Kegembiraan akan mempunyai dampak yang positif pada jiwa anak diantaranya sebagai berikut:

- Memupuk perasaan riang dan selalu bersemangat sehingga jiwanya tumbuh dengan kebaikan. Pada umumnya anak-anak akan merasa senang ketika melihat senyuman kedua orang tua dan para pendidiknya.

- Pengaruh lainnya yang tak kalah pentingnya adalah bangkitnya vitalitas dalam dirinya sehingga mereka selalu respek dan sigap dengan berbagai perintah dan bimbingan.

- Hati anak yang penuh kegembiraan dan kebahagiaan memungkinkan mereka selalu siap untuk menerima bimbingan dan perintah serta melaksanakannya dengan senang hati tanpa merasa tertekan.

- Tujuan akhir dari kegembiraan pada jiwa anak ialah merekak mampu mengaktulisasikan dan mengekspresikan kemampuan mereka dengan baik dan lebih sempurna sebagai hasil proses perkembangan jiwanya yang bebas dan jauh dari tekananan-tekanan.

Pada dasarnya kegembiraan pada anak bisa menumbuhkembangkan sikap ceria dan kecintaan. Hal ini bisa dilakukan dalam pendidikan anak dengan memberi perhatian penuh kepada mereka dan mendengarkan perkataan mereka dengan seksama.

Dalam sejarah Islam kita banyak mendengar bagaimana Rasulullah saw begitu saying kepada anak-anak dan beliau membiarkan mereka bermain dengan gembira serta selalu memberi semangat dan memperhatikan mereka saat bermain. Rasulullah saw pun membiarkan Siti Aisyah yang saat itu masih berumur remaja memainkan boneka kesayangannya.

Beberapa sikap yang dicontohkan oleh Rasulullah saw dalam menghadapi anak-anak dan remaja diantaranya:
- Menyambut anak dan remaja dengan hangat sehingga terasa dekat
- Tersenyum yang tulus sehingga membuat mereka bahagia
- Bercanda dengan mereka yang dapat menambah kedekatan
- Mengusap kepala dengan kasih sayang
- Memberikan makanan yang baik dan tidak canggung makan bersama mereka.

Anak-anak dan remaja umumnya harus dibimbing dengan penuh kasih sayang dan perhatian serta harusmenjauhkan pendidikan berbau kekerasan karena akan membuat jiwa mereka terbiasa dengan kekerasan dan akhirnya menjadi karakter yang melekat pada perilaku mereka.

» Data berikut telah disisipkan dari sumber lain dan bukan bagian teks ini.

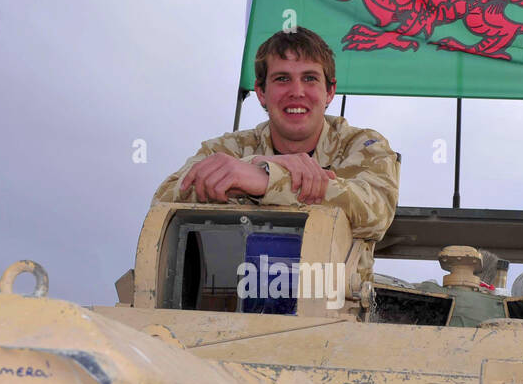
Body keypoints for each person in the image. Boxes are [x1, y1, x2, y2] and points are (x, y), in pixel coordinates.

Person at [152, 28, 400, 244]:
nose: (297, 92)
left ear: (330, 91)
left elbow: (375, 215)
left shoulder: (363, 146)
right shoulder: (230, 149)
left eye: (310, 78)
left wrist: (267, 179)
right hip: (232, 291)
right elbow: (162, 203)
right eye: (282, 79)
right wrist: (256, 164)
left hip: (335, 296)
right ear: (261, 92)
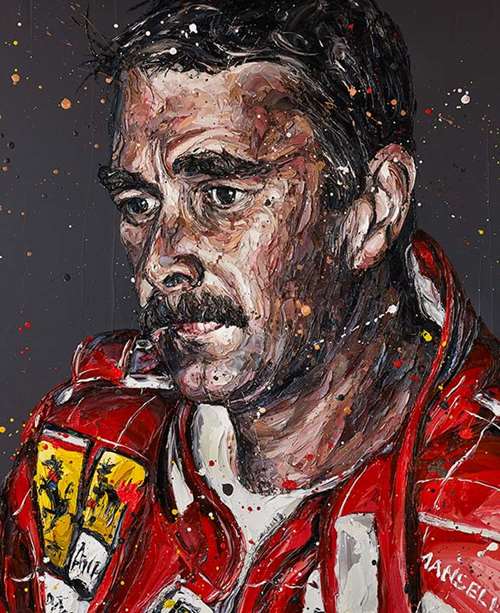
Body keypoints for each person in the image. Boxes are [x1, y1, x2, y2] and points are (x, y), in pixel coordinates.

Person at [1, 1, 498, 611]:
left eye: (221, 195)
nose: (160, 260)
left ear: (374, 208)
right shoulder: (80, 448)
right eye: (139, 204)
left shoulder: (476, 520)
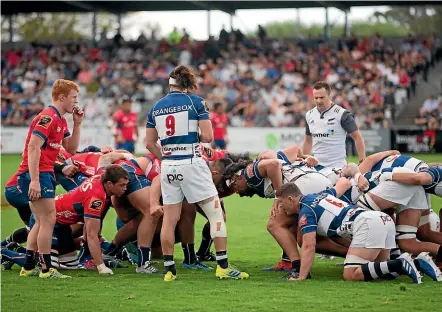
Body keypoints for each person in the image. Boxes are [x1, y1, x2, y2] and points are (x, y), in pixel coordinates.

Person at [145, 65, 248, 281]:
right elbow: (208, 136)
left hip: (168, 167)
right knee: (216, 214)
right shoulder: (195, 101)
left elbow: (150, 144)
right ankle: (223, 267)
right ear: (186, 84)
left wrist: (166, 157)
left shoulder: (155, 107)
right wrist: (194, 138)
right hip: (192, 162)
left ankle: (170, 270)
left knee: (170, 220)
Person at [275, 182, 429, 284]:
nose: (281, 207)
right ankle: (417, 262)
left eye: (281, 203)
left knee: (350, 275)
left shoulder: (305, 211)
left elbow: (309, 245)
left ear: (290, 199)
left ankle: (402, 262)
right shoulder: (319, 195)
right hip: (382, 219)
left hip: (367, 223)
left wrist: (301, 277)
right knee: (381, 272)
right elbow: (342, 184)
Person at [18, 79, 84, 279]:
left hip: (41, 173)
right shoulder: (48, 117)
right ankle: (46, 269)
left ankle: (28, 266)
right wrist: (35, 180)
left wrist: (77, 123)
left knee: (40, 221)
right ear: (62, 97)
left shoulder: (61, 120)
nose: (76, 101)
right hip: (39, 173)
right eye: (73, 97)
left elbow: (70, 149)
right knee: (49, 220)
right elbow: (33, 147)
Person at [302, 81, 366, 168]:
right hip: (316, 167)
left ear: (329, 96)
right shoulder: (309, 115)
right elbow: (308, 141)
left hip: (337, 167)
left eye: (322, 97)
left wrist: (362, 161)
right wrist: (305, 162)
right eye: (315, 98)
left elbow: (357, 137)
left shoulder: (342, 114)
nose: (318, 100)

Sikap positif berupa penerimaan, senyman, perhatian dan mendengarkan keluhan mereka akan membuat jiwanya gembira dan bahagia sehingga timbul semangat untuk berperilaku positif dan menyenangkan orang tua serta pendidik mereka.

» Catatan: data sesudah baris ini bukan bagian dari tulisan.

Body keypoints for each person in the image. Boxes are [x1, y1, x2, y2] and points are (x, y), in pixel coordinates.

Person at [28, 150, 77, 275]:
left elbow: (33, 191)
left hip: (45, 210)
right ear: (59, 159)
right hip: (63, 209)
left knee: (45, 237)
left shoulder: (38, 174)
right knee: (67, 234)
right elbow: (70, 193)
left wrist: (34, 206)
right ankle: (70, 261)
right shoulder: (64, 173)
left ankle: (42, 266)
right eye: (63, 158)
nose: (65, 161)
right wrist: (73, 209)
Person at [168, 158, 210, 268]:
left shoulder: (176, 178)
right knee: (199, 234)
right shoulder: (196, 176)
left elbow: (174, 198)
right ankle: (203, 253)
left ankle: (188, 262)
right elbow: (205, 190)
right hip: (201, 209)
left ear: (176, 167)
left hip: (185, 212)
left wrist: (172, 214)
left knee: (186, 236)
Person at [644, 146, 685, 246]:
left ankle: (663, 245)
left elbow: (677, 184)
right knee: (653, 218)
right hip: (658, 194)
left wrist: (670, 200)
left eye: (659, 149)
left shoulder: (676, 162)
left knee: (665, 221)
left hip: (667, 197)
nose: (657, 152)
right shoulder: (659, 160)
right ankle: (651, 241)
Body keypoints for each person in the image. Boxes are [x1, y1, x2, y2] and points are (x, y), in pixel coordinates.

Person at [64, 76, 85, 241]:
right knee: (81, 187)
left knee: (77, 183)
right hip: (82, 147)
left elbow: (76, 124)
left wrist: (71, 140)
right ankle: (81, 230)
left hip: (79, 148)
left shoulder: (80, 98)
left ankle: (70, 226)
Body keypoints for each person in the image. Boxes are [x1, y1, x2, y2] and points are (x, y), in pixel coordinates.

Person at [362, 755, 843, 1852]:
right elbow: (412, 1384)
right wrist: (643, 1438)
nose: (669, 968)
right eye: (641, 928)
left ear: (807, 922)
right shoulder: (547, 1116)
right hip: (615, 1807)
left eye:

Dalam suatu kisah disebutkan bakwa Rasulullah saw menyuruh sahabat Bilal r.a untuk mengumandangkan adzan sesaat setelah penaklukan Mekah. Diantara orang-orang Quraisy ada segerombolan anak remaja belasan tahun yang memperolok-olok bilal, diantaranya ada remaja yang suaranya paling merdu diantara mereka yaitu Salamah bin Ma’ir yang saat itu berusia 16 tahun. Salamah bi Ma’ir meniru adzan Bilal dengan maksud mengolok-olok karena kesal kepada kaum muslimin, lalu Rasulullah saw menyuruh para sahabat untuk menghadapkan Salamah kepadanya. Salamah menyangka ia akan dibunuh, namun setelah ia dihadapkan kepada Rasulullah saw, Rasulullah saw mengusap ubun-ubun dan dada Salamah dengan tangannya yang mulia.

Salamah atau Abu Manzurah berkata:”Maka hati saya seketika terisi iman dan keyakinan, tahulah saya bahwa beliau adalah Utusan Allah”. Lalu Rasulullah saw mengajarkan adzan kepada Salamah dan ia disuruh mengumandangkan adzan untuk penduduk Makkah.

Begitulah teladan yang dicontohkan oleh Rasulullah saw dimana beliau menghadapai anak dan remaja dengan kelembutan dan kasih saying dan pengaruh yang ditimbulkannya ialah jiwa yang keras dan penuh kebencian pun menjadi lunak dan lembut penuh kesantunan.